When Deductions are Allowed
The Wages Protection Act 1983 prohibits making deductions from an employee’s pay. However, there are limited exceptions to this rule.
- If the deduction is legally required – for example, income tax or student loan repayments.
- When a court directs that a deduction be made.
- If the deduction is for a lawful purpose, and the employee has requested or authorised the deduction in writing. Note that the employee can vary or withdraw their consent by giving notice in writing at any time.
- When the deduction is to recover an overpayment because the employee has been absent without permission, been on strike, locked out or suspended. There is a specific process to follow to do this. Employers do not have a general right to make deductions from wages to recover overpayments that were simply due to miscalculations or other mistakes.
Making Lawful Deductions
Having a general deductions clause in your employment agreements is a good starting point to support any deductions. We recommend making this clause as specific as possible. However, case law has often ruled that this is not enough to support deductions. Explicit informed consent is required. Consequently, if you want to dock wages:
- Consult before making a deduction.
- Make sure the deduction is for a lawful and reasonable purpose. For example, you can’t deduct money for loss or damage that was caused by someone else.
- Get the employee to consent to the deduction in writing – include how much will be deducted and when, and the reason for the deduction.

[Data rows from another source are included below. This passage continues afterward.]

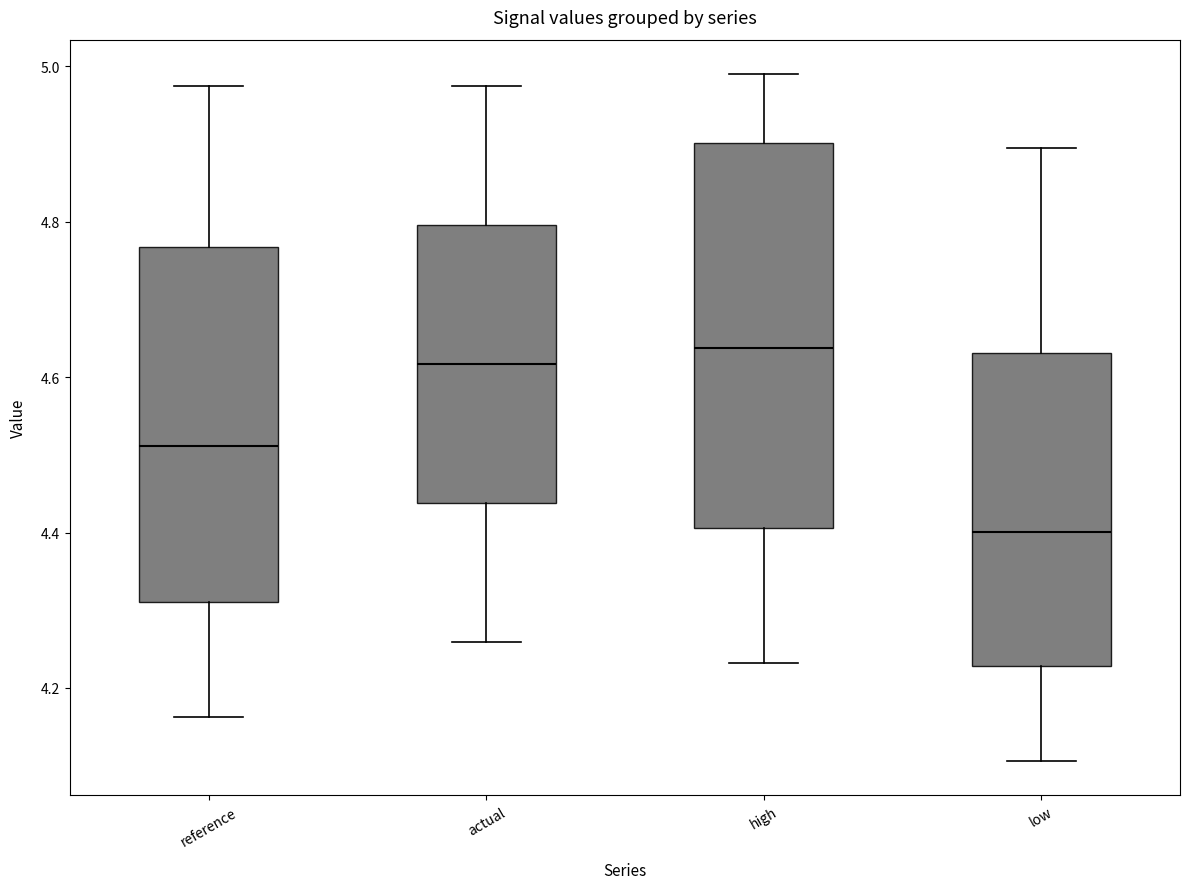

Where is the upper edge of the box for reference on the y-axis? The values are not printed on the chart, so give them approximately, as read against the axis.

4.76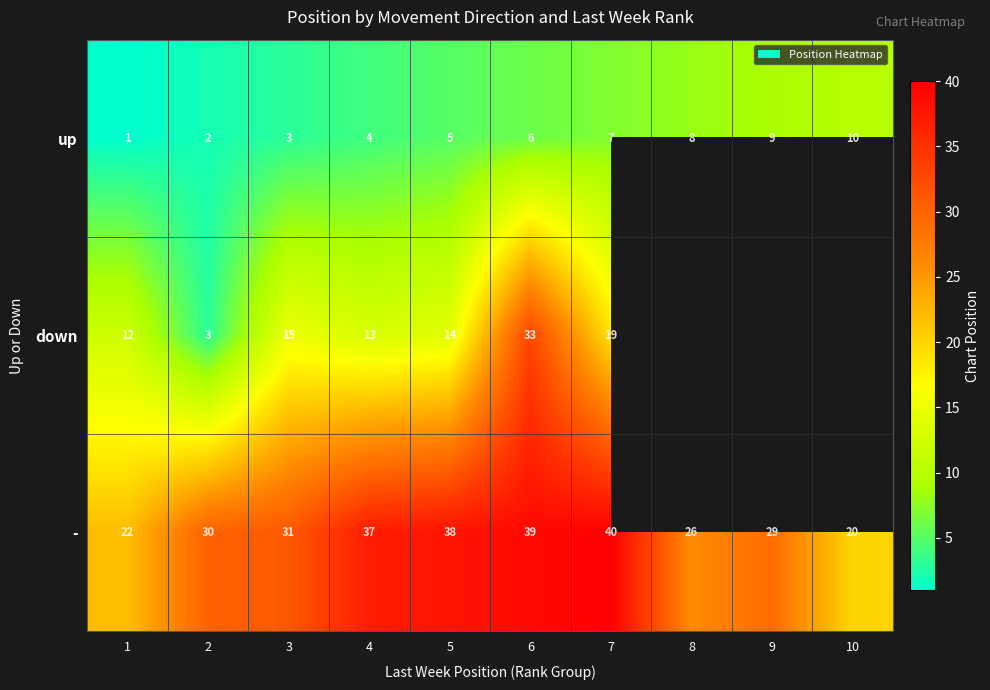

What is the spread (max minus min) of values at 7?

33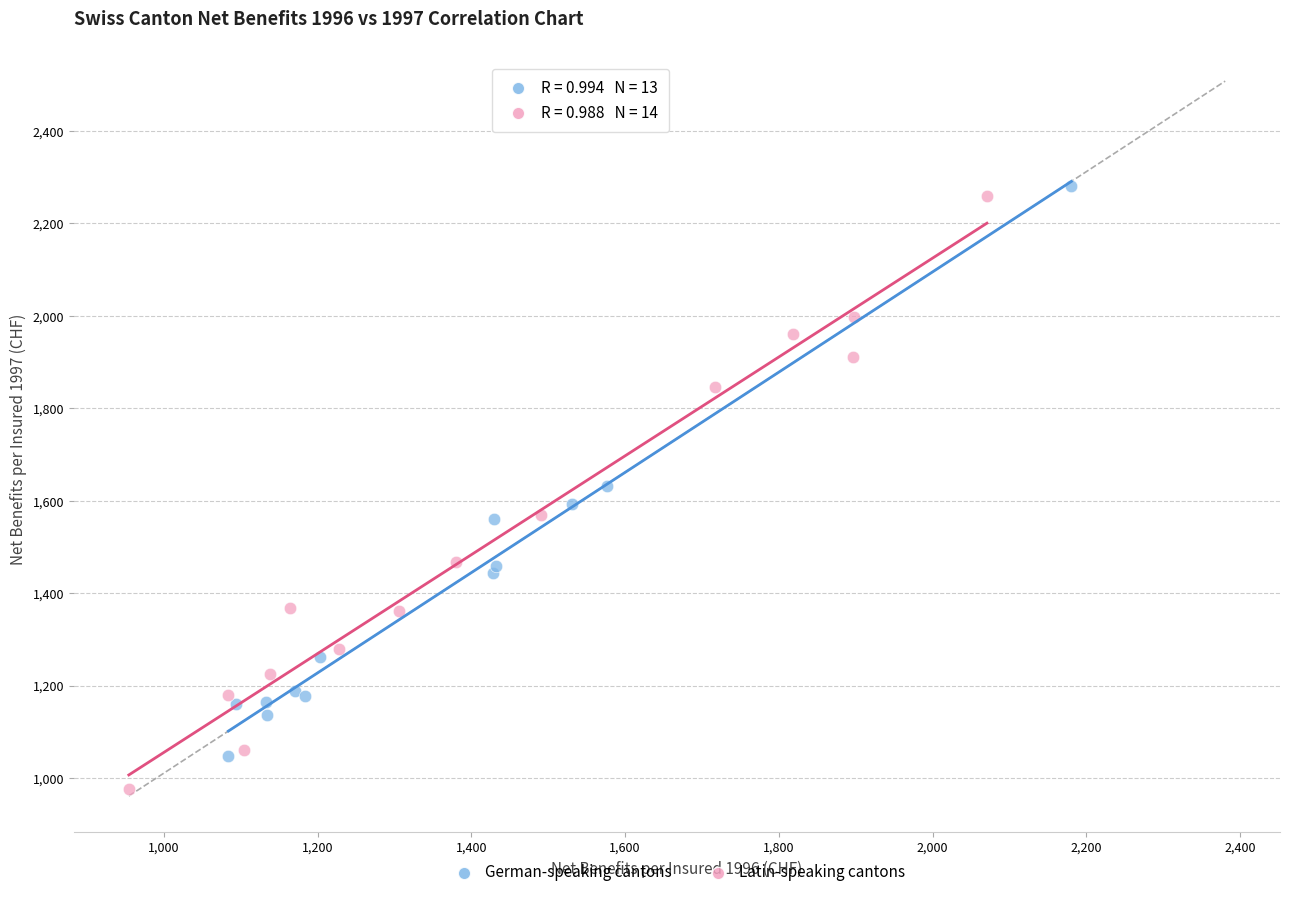

Which series contains the lowest Y value?

Latin-speaking cantons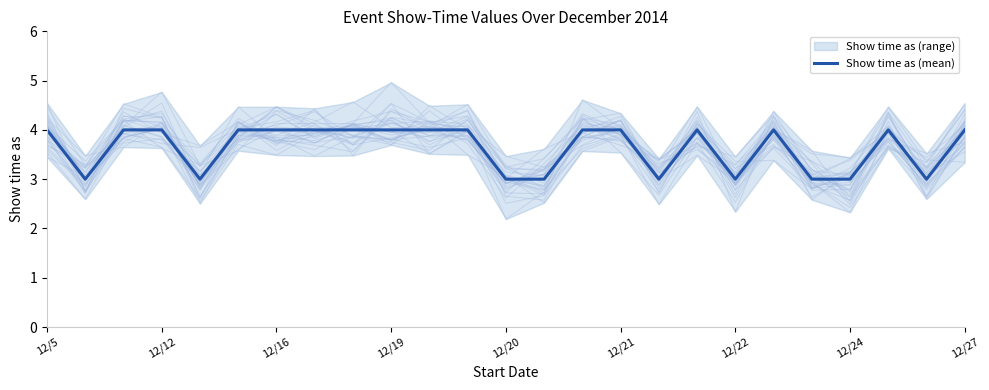

The value of Show time as (mean) at 12/27 is 4. True or false?

True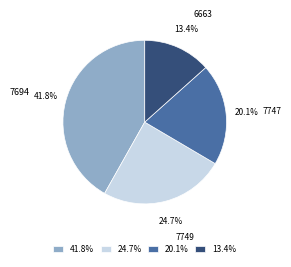

Rank the categories by value from lowest to highest.

6663, 7747, 7749, 7694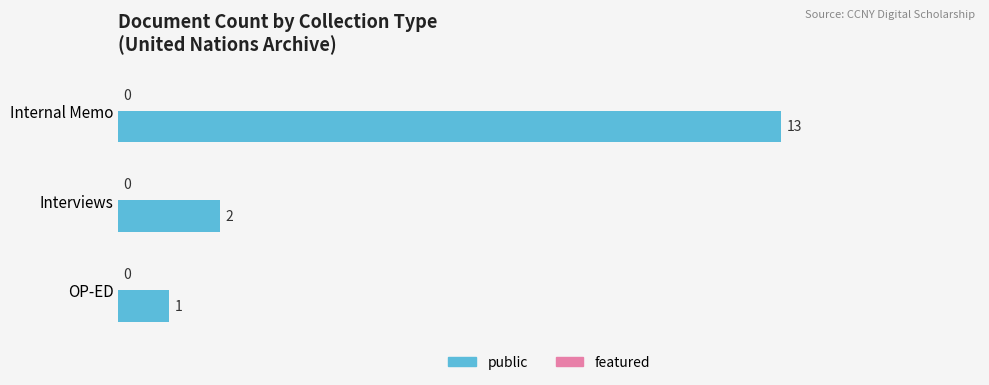

Reading top to bottom, what are all the values shown in this chart?

13	2	1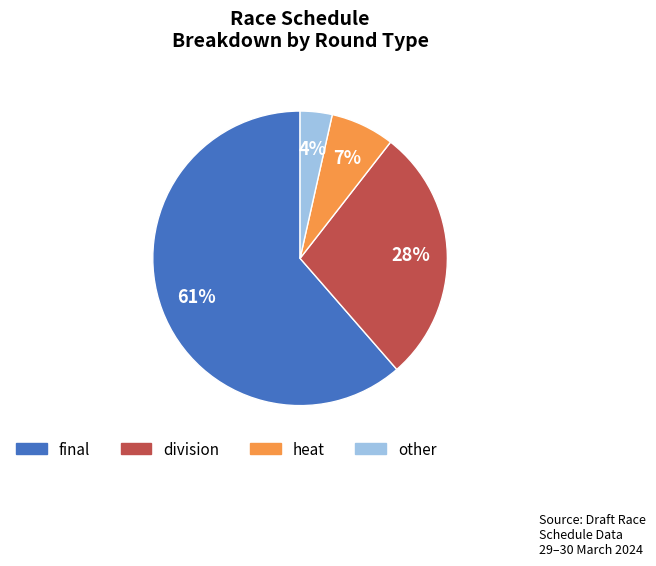

How many segments does this pie chart have?

4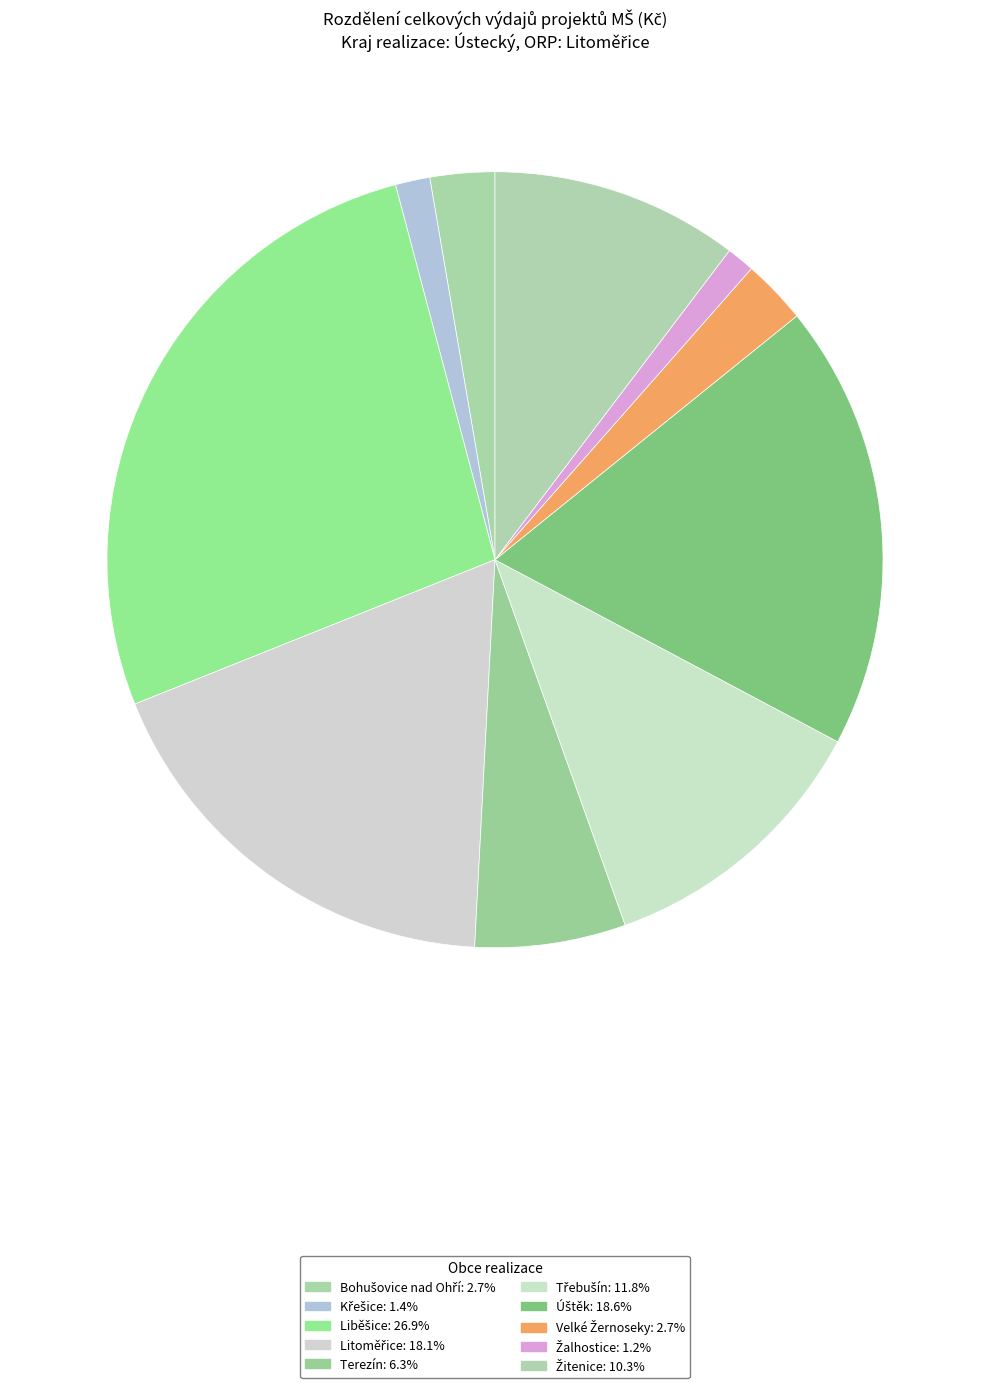

Is there a majority slice in this chart?

No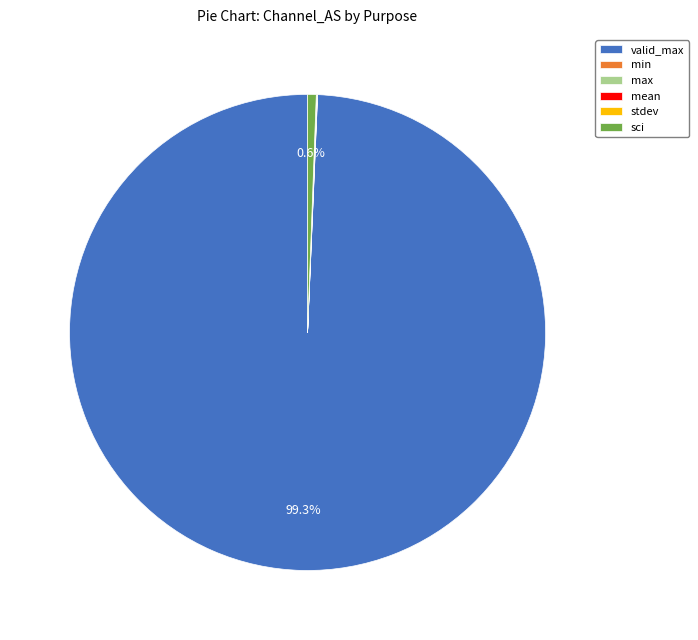

Does any single category account for the majority?

Yes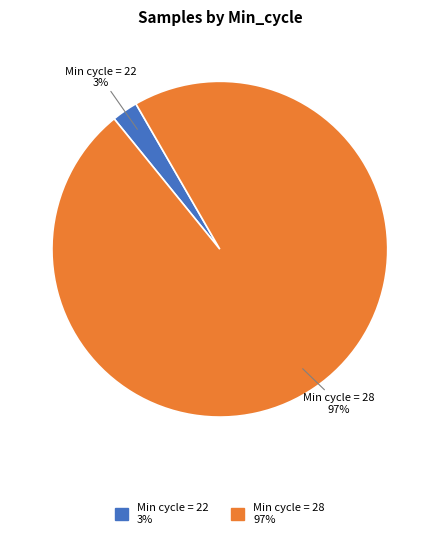

Is there any slice that represents more than half of the pie?

Yes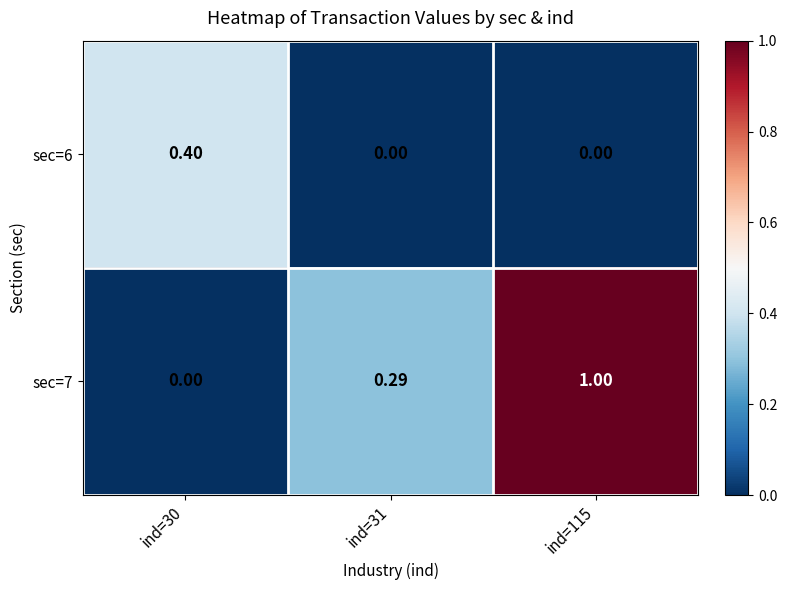

Which label corresponds to the largest value in the chart?

ind=115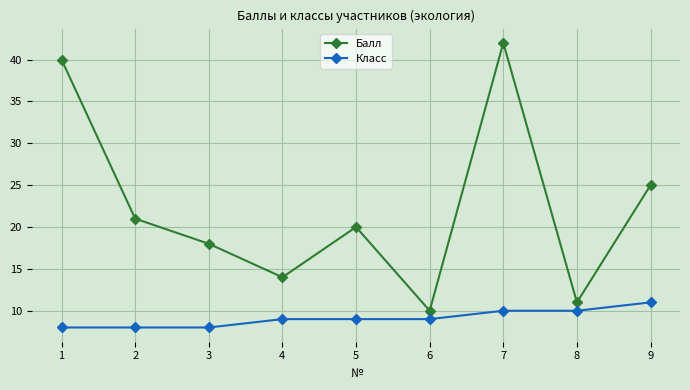

Where is Балл nearest to the value 26?

9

And While We’re Talking About Pay
You must pay employees on your agreed pay day. This means the day of the week and the pay period that you agreed to when they started work. You can’t change an employee’s normal pay day without their agreement.
Employees must be paid in cash (remember banknotes and coins!) unless the employment agreement provides for some other form of payment. You need your employee’s written consent (or written request) to pay by direct credit.
There is no statutory requirement to provide employees with a payslip (unless it’s in the employment agreement), but these are useful tools to make sure that you have a shared understanding of how the pay is made up.